Activity —
Which lines in the entries below contain the string "Emtype"? Show each of them in full.

Saved data entries
- - -

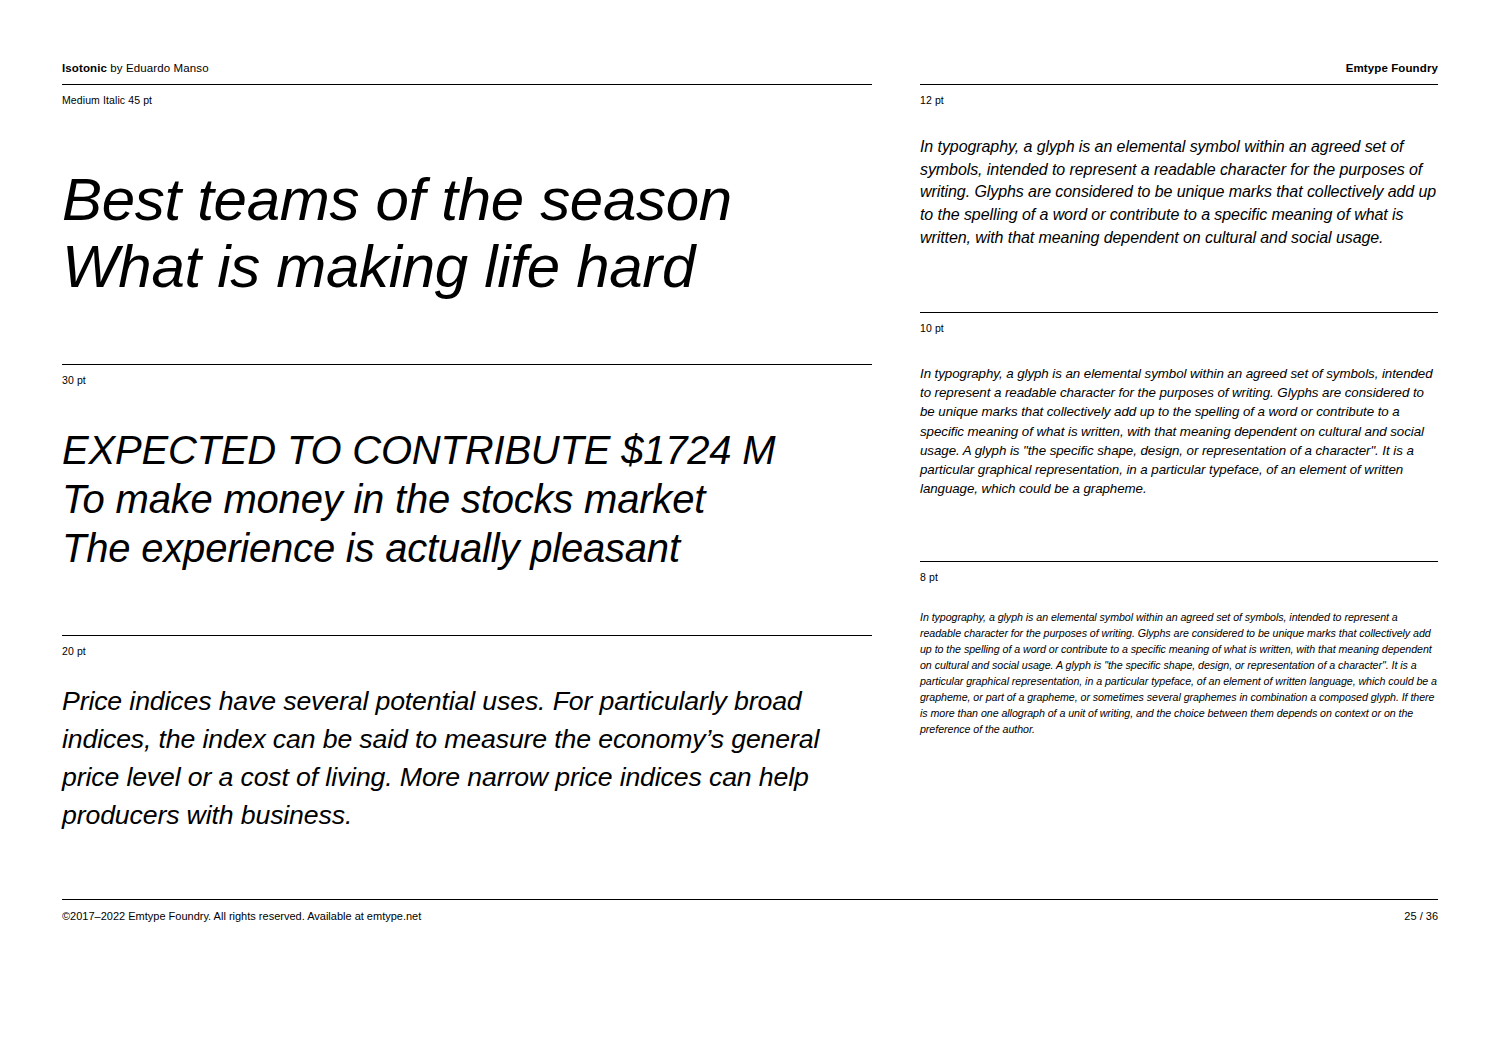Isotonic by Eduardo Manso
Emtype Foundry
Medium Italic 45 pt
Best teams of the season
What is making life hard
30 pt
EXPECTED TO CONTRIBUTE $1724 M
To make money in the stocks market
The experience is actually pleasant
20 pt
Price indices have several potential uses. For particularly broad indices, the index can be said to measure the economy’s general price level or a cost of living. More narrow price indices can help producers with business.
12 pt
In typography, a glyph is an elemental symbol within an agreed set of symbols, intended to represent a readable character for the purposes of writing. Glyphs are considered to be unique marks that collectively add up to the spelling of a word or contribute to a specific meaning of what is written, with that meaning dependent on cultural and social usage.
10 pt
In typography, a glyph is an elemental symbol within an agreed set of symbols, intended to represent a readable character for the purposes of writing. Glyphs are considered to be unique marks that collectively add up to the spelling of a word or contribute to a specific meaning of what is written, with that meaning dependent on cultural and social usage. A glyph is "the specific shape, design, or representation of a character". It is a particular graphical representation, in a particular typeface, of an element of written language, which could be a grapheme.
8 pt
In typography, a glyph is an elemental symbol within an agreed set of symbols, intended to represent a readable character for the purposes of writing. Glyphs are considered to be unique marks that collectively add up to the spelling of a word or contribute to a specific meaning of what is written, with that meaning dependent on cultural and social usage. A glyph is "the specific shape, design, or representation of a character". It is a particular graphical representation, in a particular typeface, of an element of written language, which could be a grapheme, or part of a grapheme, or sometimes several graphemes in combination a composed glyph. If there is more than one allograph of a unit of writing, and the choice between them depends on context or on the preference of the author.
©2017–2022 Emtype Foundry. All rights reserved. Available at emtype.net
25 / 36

- - -

Output —
Emtype Foundry
©2017–2022 Emtype Foundry. All rights reserved. Available at emtype.net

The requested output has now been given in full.